» **Given records**
= Beginning of Section =

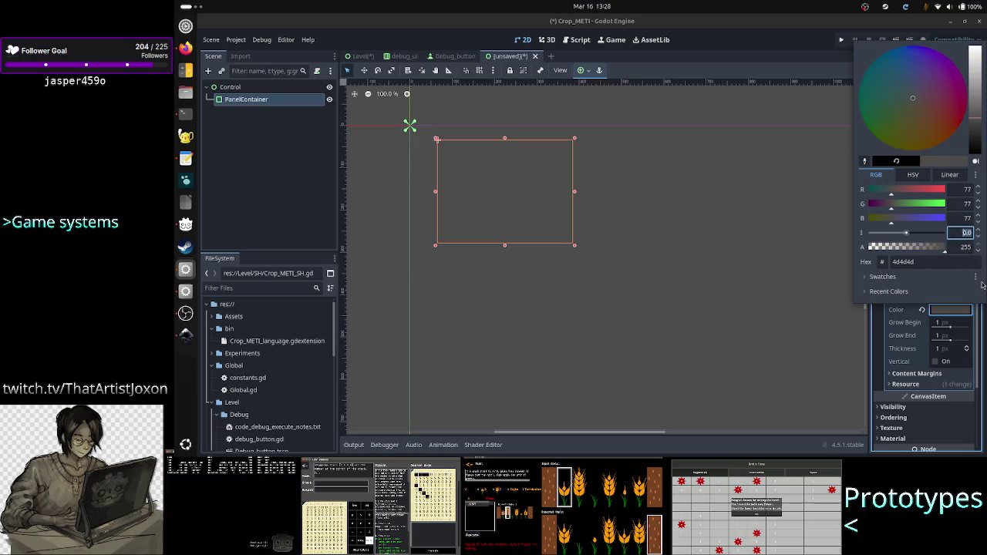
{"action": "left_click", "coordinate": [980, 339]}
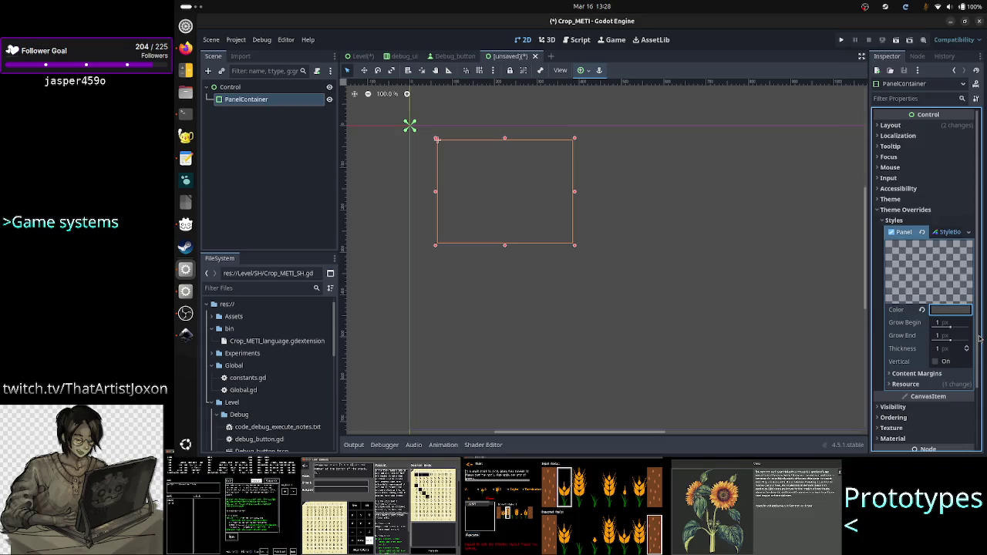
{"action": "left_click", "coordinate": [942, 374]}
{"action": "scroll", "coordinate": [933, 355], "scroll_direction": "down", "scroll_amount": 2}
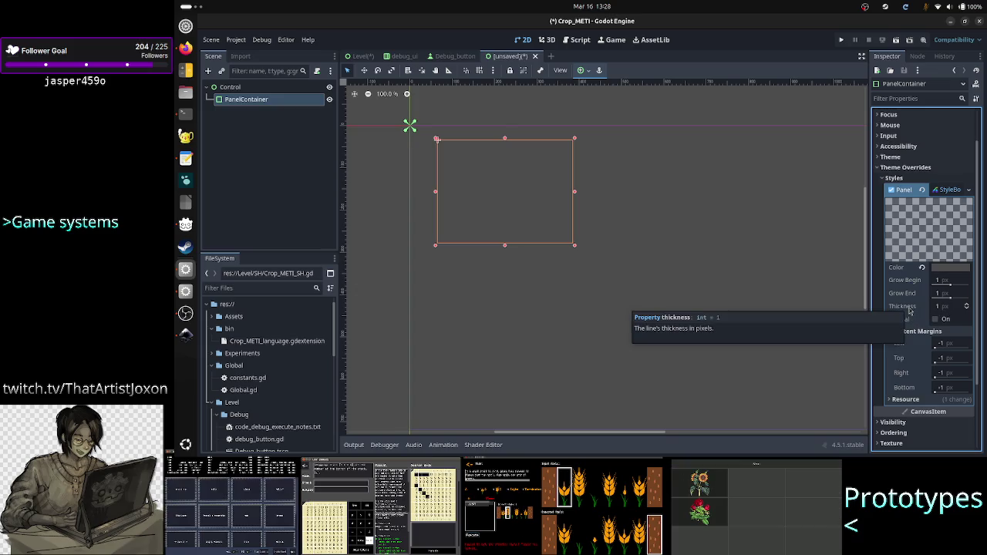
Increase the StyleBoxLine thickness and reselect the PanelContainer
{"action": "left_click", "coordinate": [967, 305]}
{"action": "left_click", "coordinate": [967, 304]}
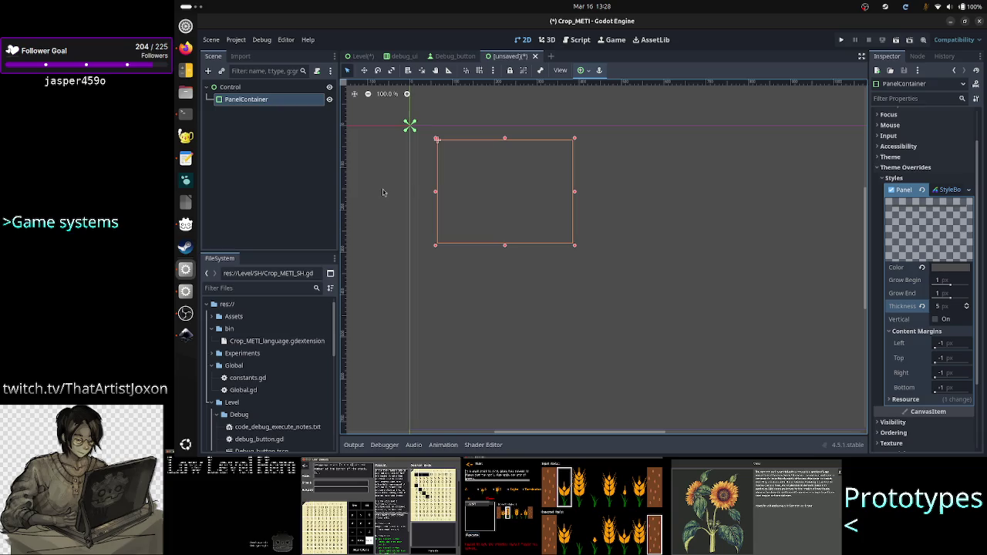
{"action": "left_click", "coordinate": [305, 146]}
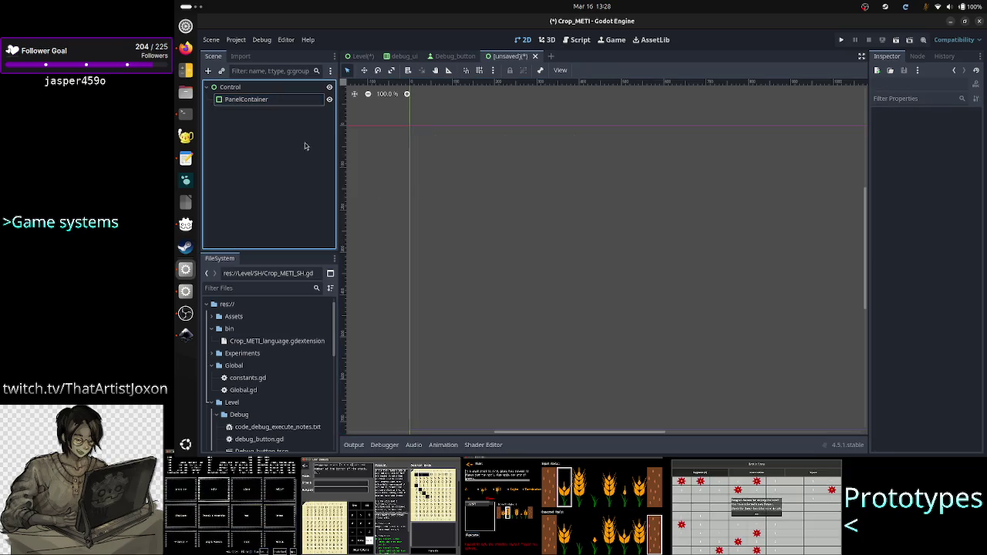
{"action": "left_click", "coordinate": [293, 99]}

= End of Section =
= Beginning of Section =

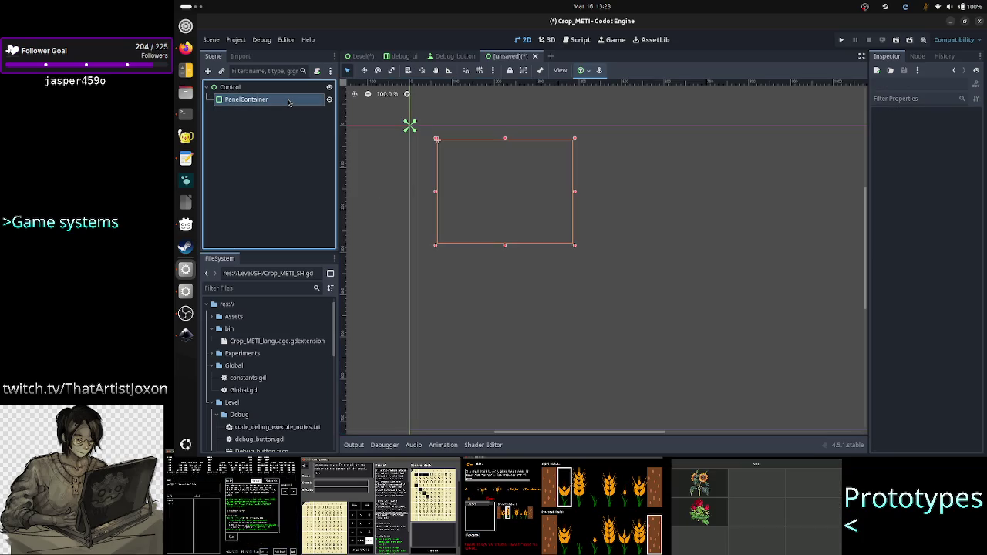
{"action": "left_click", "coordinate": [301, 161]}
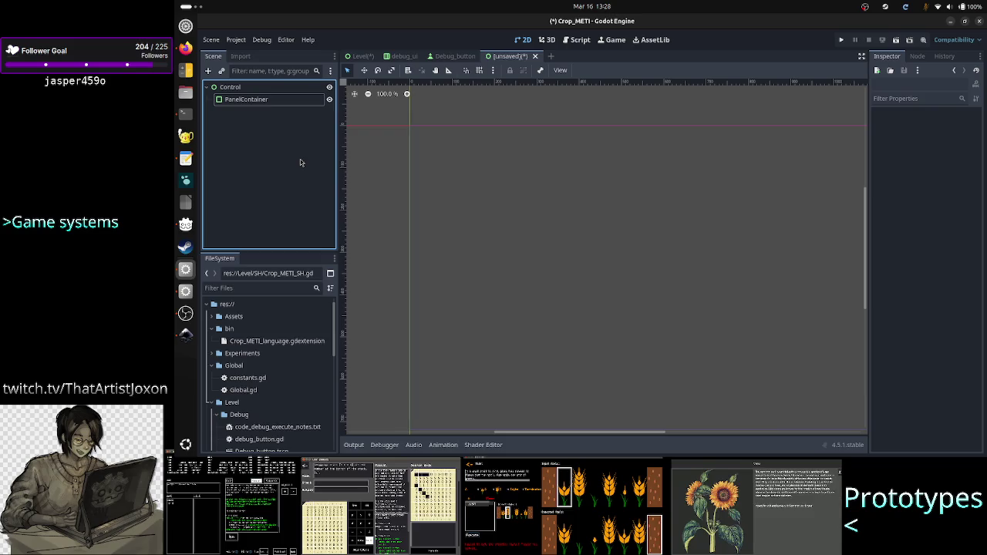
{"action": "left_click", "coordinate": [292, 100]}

= End of Section =

Wherever the string "action" appears in a line above, copy that line.

{"action": "left_click", "coordinate": [980, 339]}
{"action": "left_click", "coordinate": [942, 374]}
{"action": "scroll", "coordinate": [933, 355], "scroll_direction": "down", "scroll_amount": 2}
{"action": "left_click", "coordinate": [967, 305]}
{"action": "left_click", "coordinate": [967, 304]}
{"action": "left_click", "coordinate": [305, 146]}
{"action": "left_click", "coordinate": [293, 99]}
{"action": "left_click", "coordinate": [301, 161]}
{"action": "left_click", "coordinate": [292, 100]}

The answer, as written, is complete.